The Fox in the Forest
- Designers: Joshua Buergel
- Illustrators: Jennifer L. Meyer
- Publishers: Foxtrot Games; Renegade Game Studios;
- Publication: 2017; 9 years ago
- Genres: Card game; Trick-taking game;
- Players: 2
- Playing time: 30 minutes
- Age range: 10+

= The Fox in the Forest =

2017 trick-taking card game

The Fox in the Forest is a trick-taking card game designed by Joshua Buergel and published in 2017 by Foxtrot Games and Renegade Game Studios. Two players play cards of different suits to win tricks over rounds of 13 turns, then score point based on the number of tricks they won during that round in order to end the game with the highest number of points.

== Publishing history ==
The Fox in the Forest Duet, a cooperative reimplementation of the game mechanics from The Fox in the Forest, was published in 2020 by Foxtrot Games and Renegade Game Studios.
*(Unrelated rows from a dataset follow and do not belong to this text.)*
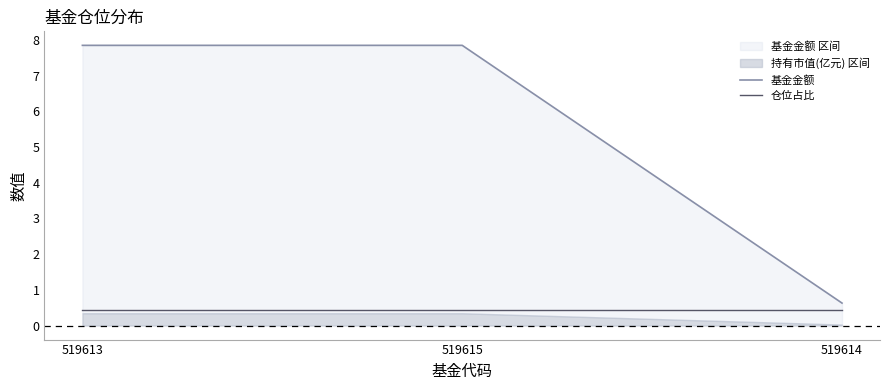

At 519613, list the series in order from largest to smallest.

基金金额, 仓位占比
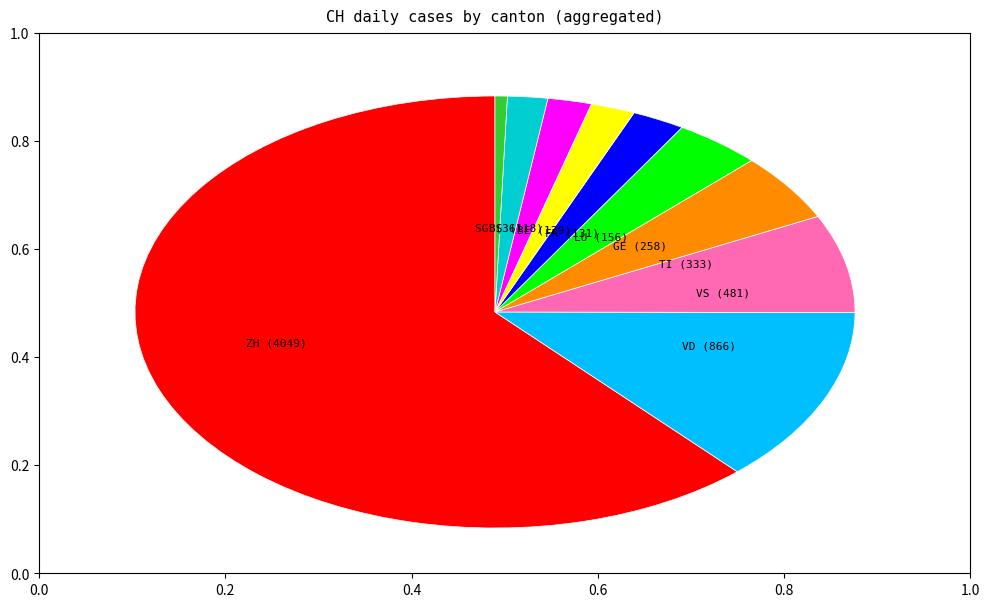

Is there any slice that represents more than half of the pie?

Yes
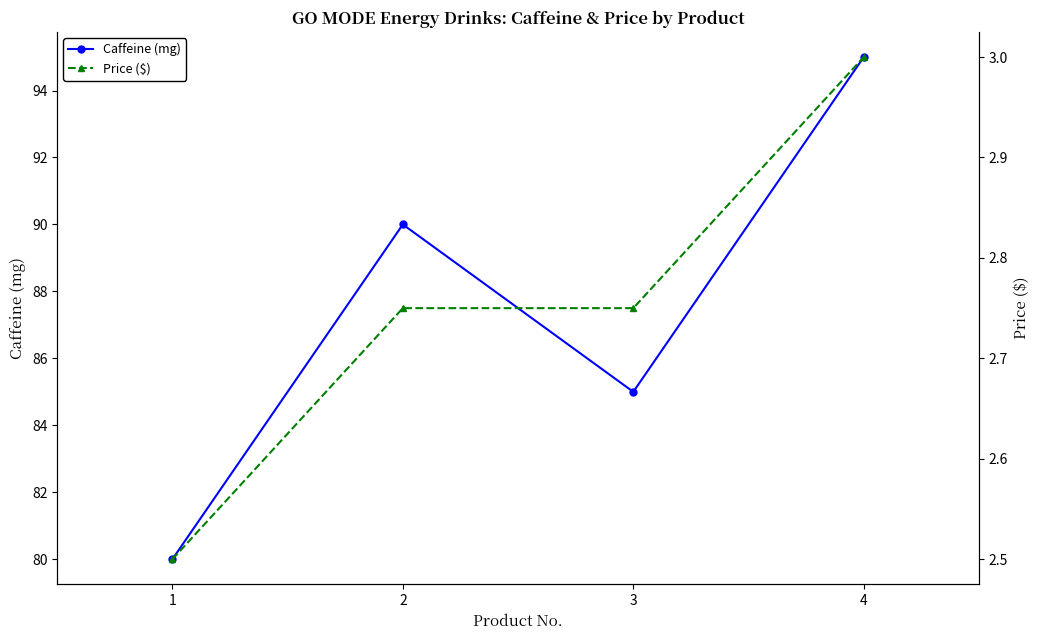

In Caffeine (mg), how many points are lower than both neighbors (excluding endpoints)?

1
An app version of The Fox in the Forest was developed by Dire Wolf Digital and released on October 17, 2021.

== Gameplay ==
The Fox in the Forest is played over multiple rounds, each consisting of 13 turns or "tricks". Players start each round with a hand of 13 cards and both play one card from their hand every trick. A round begins with one player revealing the top card of the deck, known as the Decree Card; the other player then leads the trick by playing a card of any suit (Bells, Keys, or Moons) from their hand. In subsequent rounds the winner of the previous trick leads. The non-leading player then plays a card that matches the Lead Suit if they have one, or else plays a card of any suit. When played, cards with odd ranks activate a special ability that can change play rules, turn order, or scoring for the trick.

The winner of the trick is determined by comparing the card suits: the highest ranked card in the suit of the Decree Card, known as the Trump Suit, wins or the highest ranked card in the Lead Suit wins if no card in the Trump Suit was played. They then take the two played cards and place them face down in a pile on their side of the table to track the number of tricks won in the round such that no player can look at the card faces until the round is over.
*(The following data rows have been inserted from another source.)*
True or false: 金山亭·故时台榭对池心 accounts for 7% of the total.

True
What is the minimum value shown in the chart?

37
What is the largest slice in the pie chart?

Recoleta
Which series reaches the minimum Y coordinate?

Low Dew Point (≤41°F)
After all tricks have been played, the round ends and players win points based on the number of tricks they won. Points are awarded in ranges, with 0-3 and 7-9 tricks awarding 6 points, 10-13 tricks awarding 0 points, and 4, 5, and 6 tricks awarding 1, 2, and 3 points respectively. The game ends when either player has at least 21 points, and the winner is the player with the most points.

=== The Fox in the Forest Duet ===
The Fox in the Forest Duet is a collaborative version of The Fox in the Forest where players attempt to collect all gems on spaces along a forest path on a board. Each card has a number of fox print icons on it that indicate how many spaces the shared player token moves along the forest path in the direction of the trick winner at the end of the trick. If the player token reaches the edge of the forest on either side of the path, a forest token is placed on one of the forest edge spaces, making path shorter and thus restricting the number of fox prints needed in subsequent tricks. Rather than Bells, Keys, and Moons, the card suits are Doves, Roses, and Stars. The game ends if players run out of forest tiles to place, resulting in a defeat, or all 22 gem tokens have been collected, resulting in a victory.

== Reception ==
In an article for Vox, Emily St. James praised The Fox in the Forest for its compact size, artwork, and ability to be enjoyed by people of all ages. James Austin, writing for Wirecutter, admired the game's easy-to-learn and unique gameplay, describing it as "the perfect intersection of luck and strategy for a quick, low-stakes game" but also noting that the included score tokens were a hassle to use. Wargamer included The Fox in the Forest in their list of the best card games of 2025, with Matt Bassil praising the theme, artwork, and "satisfying puzzle[s]" of the gameplay, but warning that "this simple, intriguing puzzle of a game can be surprisingly cutthroat."

In an article for Dicebreaker, Alex Meehan described The Fox in the Forest Duet as "a collaborative experience that rewards communication and good planning," and commended the game's artwork. Keith Law described the graphics and animations of The Fox in the Forest app as "superb", but noted that the AI player was too easy and would make simple mistakes even with the app on the hardest difficulty.

The Fox in the Forest was nominated for the two player games category of the 2018 International Gamers Award, and the card game category of the 2018 Origin Awards. It was recommended for the 2020 Spiel des Jahres. The game won 7th place in Fairplay's 2021 À la Carte awards.